• **Direction**
Every record must be repeated exactly; omit any pictures they contain.

Saved data entries:
++++++++

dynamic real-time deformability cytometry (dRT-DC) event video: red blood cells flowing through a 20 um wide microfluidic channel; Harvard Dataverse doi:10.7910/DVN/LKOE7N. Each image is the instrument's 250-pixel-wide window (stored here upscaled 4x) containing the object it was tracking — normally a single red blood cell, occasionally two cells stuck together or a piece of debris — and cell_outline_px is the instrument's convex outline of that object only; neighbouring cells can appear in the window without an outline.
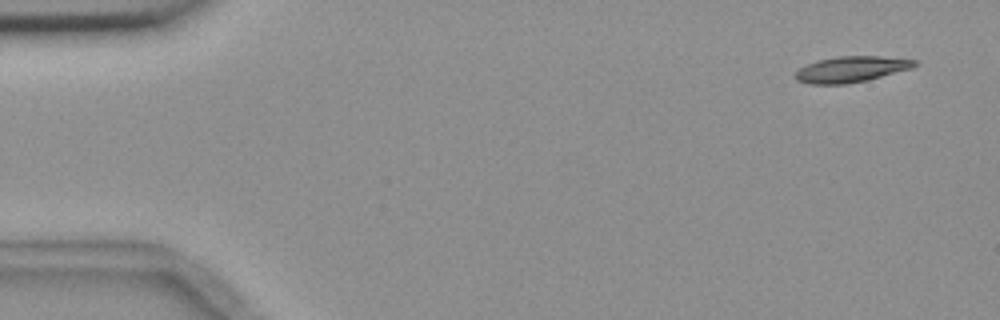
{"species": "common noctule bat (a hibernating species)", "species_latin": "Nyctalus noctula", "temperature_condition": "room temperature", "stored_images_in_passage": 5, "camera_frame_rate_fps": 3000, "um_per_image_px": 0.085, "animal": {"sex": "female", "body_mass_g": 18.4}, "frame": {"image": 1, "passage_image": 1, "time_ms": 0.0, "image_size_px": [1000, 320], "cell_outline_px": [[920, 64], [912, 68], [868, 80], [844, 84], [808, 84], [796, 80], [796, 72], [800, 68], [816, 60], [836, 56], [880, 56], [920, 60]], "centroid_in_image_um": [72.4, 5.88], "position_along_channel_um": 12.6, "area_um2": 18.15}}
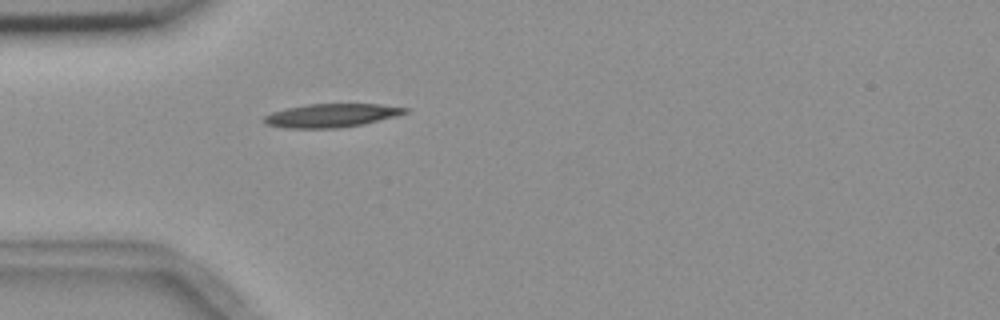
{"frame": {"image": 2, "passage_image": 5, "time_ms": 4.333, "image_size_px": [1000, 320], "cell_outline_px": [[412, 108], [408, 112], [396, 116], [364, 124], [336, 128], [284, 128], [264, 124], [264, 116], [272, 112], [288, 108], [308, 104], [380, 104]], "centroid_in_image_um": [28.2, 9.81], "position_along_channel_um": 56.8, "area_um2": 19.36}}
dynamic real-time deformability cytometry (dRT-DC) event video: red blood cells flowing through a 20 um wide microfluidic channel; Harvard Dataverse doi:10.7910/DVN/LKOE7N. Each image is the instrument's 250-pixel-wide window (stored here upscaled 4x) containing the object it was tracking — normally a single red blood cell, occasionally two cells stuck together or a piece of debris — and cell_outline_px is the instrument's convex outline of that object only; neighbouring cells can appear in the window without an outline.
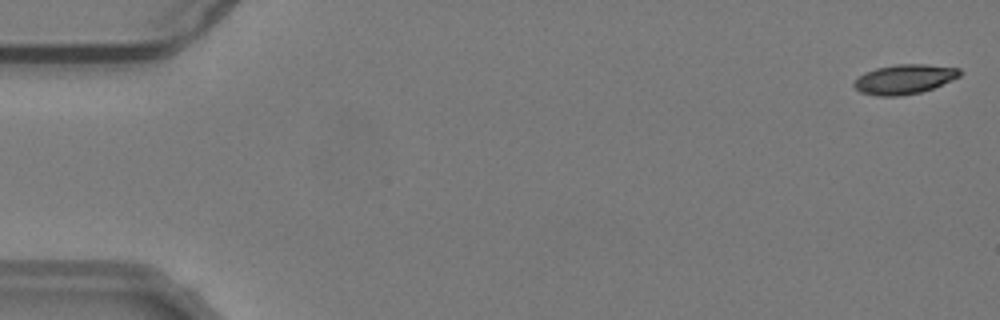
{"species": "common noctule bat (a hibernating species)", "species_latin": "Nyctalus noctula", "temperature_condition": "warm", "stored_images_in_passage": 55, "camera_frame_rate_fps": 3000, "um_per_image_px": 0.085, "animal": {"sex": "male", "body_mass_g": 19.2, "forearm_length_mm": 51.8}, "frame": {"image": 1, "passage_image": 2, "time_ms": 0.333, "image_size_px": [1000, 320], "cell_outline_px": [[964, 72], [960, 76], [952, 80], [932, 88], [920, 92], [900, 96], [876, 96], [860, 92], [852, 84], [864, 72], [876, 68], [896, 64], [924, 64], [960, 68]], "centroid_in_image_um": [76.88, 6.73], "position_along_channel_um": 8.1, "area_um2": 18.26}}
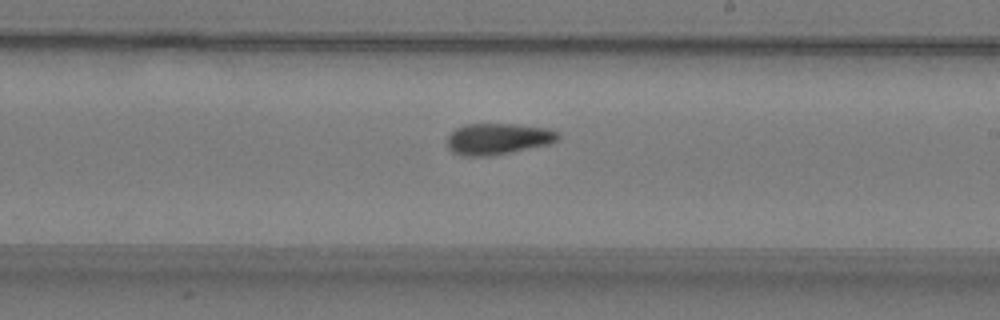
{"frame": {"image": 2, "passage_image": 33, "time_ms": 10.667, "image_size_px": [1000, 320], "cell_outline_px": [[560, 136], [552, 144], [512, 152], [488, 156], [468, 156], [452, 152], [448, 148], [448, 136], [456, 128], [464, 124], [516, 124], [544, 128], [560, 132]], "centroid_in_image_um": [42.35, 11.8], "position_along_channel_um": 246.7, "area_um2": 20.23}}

++++++++

• **Response below**
dynamic real-time deformability cytometry (dRT-DC) event video: red blood cells flowing through a 20 um wide microfluidic channel; Harvard Dataverse doi:10.7910/DVN/LKOE7N. Each image is the instrument's 250-pixel-wide window (stored here upscaled 4x) containing the object it was tracking — normally a single red blood cell, occasionally two cells stuck together or a piece of debris — and cell_outline_px is the instrument's convex outline of that object only; neighbouring cells can appear in the window without an outline.
{"species": "common noctule bat (a hibernating species)", "species_latin": "Nyctalus noctula", "temperature_condition": "room temperature", "stored_images_in_passage": 5, "camera_frame_rate_fps": 3000, "um_per_image_px": 0.085, "animal": {"sex": "female", "body_mass_g": 18.4}, "frame": {"image": 1, "passage_image": 1, "time_ms": 0.0, "image_size_px": [1000, 320], "cell_outline_px": [[920, 64], [912, 68], [868, 80], [844, 84], [808, 84], [796, 80], [796, 72], [800, 68], [816, 60], [836, 56], [880, 56], [920, 60]], "centroid_in_image_um": [72.4, 5.88], "position_along_channel_um": 12.6, "area_um2": 18.15}}
{"frame": {"image": 2, "passage_image": 5, "time_ms": 4.333, "image_size_px": [1000, 320], "cell_outline_px": [[412, 108], [408, 112], [396, 116], [364, 124], [336, 128], [284, 128], [264, 124], [264, 116], [272, 112], [288, 108], [308, 104], [380, 104]], "centroid_in_image_um": [28.2, 9.81], "position_along_channel_um": 56.8, "area_um2": 19.36}}
dynamic real-time deformability cytometry (dRT-DC) event video: red blood cells flowing through a 20 um wide microfluidic channel; Harvard Dataverse doi:10.7910/DVN/LKOE7N. Each image is the instrument's 250-pixel-wide window (stored here upscaled 4x) containing the object it was tracking — normally a single red blood cell, occasionally two cells stuck together or a piece of debris — and cell_outline_px is the instrument's convex outline of that object only; neighbouring cells can appear in the window without an outline.
{"species": "common noctule bat (a hibernating species)", "species_latin": "Nyctalus noctula", "temperature_condition": "warm", "stored_images_in_passage": 55, "camera_frame_rate_fps": 3000, "um_per_image_px": 0.085, "animal": {"sex": "male", "body_mass_g": 19.2, "forearm_length_mm": 51.8}, "frame": {"image": 1, "passage_image": 2, "time_ms": 0.333, "image_size_px": [1000, 320], "cell_outline_px": [[964, 72], [960, 76], [952, 80], [932, 88], [920, 92], [900, 96], [876, 96], [860, 92], [852, 84], [864, 72], [876, 68], [896, 64], [924, 64], [960, 68]], "centroid_in_image_um": [76.88, 6.73], "position_along_channel_um": 8.1, "area_um2": 18.26}}
{"frame": {"image": 2, "passage_image": 33, "time_ms": 10.667, "image_size_px": [1000, 320], "cell_outline_px": [[560, 136], [552, 144], [512, 152], [488, 156], [468, 156], [452, 152], [448, 148], [448, 136], [456, 128], [464, 124], [516, 124], [544, 128], [560, 132]], "centroid_in_image_um": [42.35, 11.8], "position_along_channel_um": 246.7, "area_um2": 20.23}}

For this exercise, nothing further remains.